We've had a few conversations pop up about exposing deflate/inflate to the webapps environment.
Years of them (more recently May 2013).

Packaging a zip file is very simple in JS, it's just the inflate/deflate code that's a trudge.
We all know the benefits of compressing JSON and XML over the pipe.

I'd like to see deflate exposed through FileReader.
For example: reader.readAsArrayBuffer(blob, {deflate: true});

Inflate semantics could be similar:
reader.readAsArrayBuffer(blob, {inflate: true});

Being that blob is synchronous, it seems like extending the constructor would only be reasonable in the context of a worker:
new Blob(["my easily compressed string...."], {deflate: true});

Jonas already outlined some of the reasons not to pursue this: inflate/deflate can be performed in JS, JS is reasonably fast...

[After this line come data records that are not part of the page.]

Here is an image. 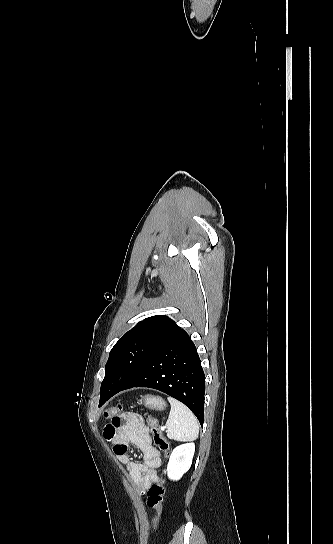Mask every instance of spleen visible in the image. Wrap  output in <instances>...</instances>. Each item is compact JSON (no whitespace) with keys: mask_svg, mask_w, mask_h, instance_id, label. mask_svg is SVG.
Wrapping results in <instances>:
<instances>
[{"mask_svg":"<svg viewBox=\"0 0 333 544\" xmlns=\"http://www.w3.org/2000/svg\"><path fill=\"white\" fill-rule=\"evenodd\" d=\"M171 405L166 422L167 437L178 441H191L198 437L199 425L194 414L180 401L168 397Z\"/></svg>","mask_w":333,"mask_h":544,"instance_id":"1","label":"spleen"}]
</instances>
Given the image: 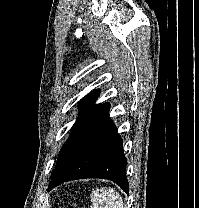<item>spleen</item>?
Listing matches in <instances>:
<instances>
[{
    "mask_svg": "<svg viewBox=\"0 0 199 208\" xmlns=\"http://www.w3.org/2000/svg\"><path fill=\"white\" fill-rule=\"evenodd\" d=\"M91 208H124V201L113 188H101L91 193Z\"/></svg>",
    "mask_w": 199,
    "mask_h": 208,
    "instance_id": "3e777b00",
    "label": "spleen"
}]
</instances>
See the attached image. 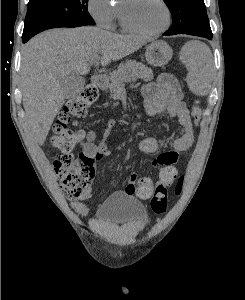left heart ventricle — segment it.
<instances>
[{"instance_id": "left-heart-ventricle-1", "label": "left heart ventricle", "mask_w": 245, "mask_h": 300, "mask_svg": "<svg viewBox=\"0 0 245 300\" xmlns=\"http://www.w3.org/2000/svg\"><path fill=\"white\" fill-rule=\"evenodd\" d=\"M128 18L145 30H157L166 23V13L159 0H124Z\"/></svg>"}]
</instances>
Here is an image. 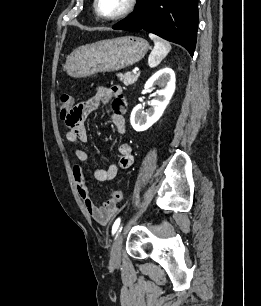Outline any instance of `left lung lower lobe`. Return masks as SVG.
I'll use <instances>...</instances> for the list:
<instances>
[{
    "instance_id": "1",
    "label": "left lung lower lobe",
    "mask_w": 261,
    "mask_h": 306,
    "mask_svg": "<svg viewBox=\"0 0 261 306\" xmlns=\"http://www.w3.org/2000/svg\"><path fill=\"white\" fill-rule=\"evenodd\" d=\"M198 20V0H138L134 12L112 28L144 29L182 45L193 56Z\"/></svg>"
}]
</instances>
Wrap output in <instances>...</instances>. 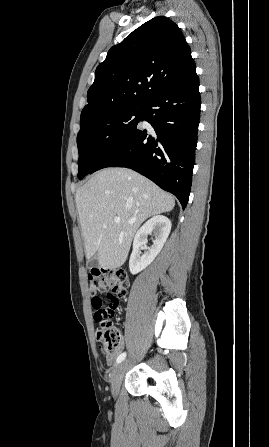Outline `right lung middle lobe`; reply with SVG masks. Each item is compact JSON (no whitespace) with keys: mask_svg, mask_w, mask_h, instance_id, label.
<instances>
[{"mask_svg":"<svg viewBox=\"0 0 269 447\" xmlns=\"http://www.w3.org/2000/svg\"><path fill=\"white\" fill-rule=\"evenodd\" d=\"M144 107L139 104L117 108L81 125L77 135L79 179L89 174L107 152L136 129Z\"/></svg>","mask_w":269,"mask_h":447,"instance_id":"dd1d6c3e","label":"right lung middle lobe"}]
</instances>
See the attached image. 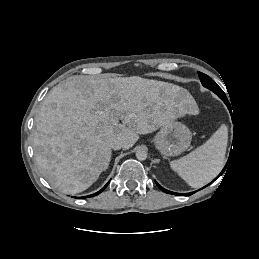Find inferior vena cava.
Here are the masks:
<instances>
[{
    "label": "inferior vena cava",
    "instance_id": "1",
    "mask_svg": "<svg viewBox=\"0 0 259 259\" xmlns=\"http://www.w3.org/2000/svg\"><path fill=\"white\" fill-rule=\"evenodd\" d=\"M110 147L114 150H119L123 148V142L120 139H114L111 141Z\"/></svg>",
    "mask_w": 259,
    "mask_h": 259
}]
</instances>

In practice, JS is significantly slower than the browser's own native code, native code is already available in existing browsers, there are very few deflate/inflate JS libraries available, and including them has costs in size, loading time and licensing. As a consequence, web app authors are simply not using deflate when appropriate. We can easily remedy that by exposing deflate and inflate through these existing APIs.

If there is push-back on extending Blob, I'm content with simply getting FileReader to support inflate/deflate.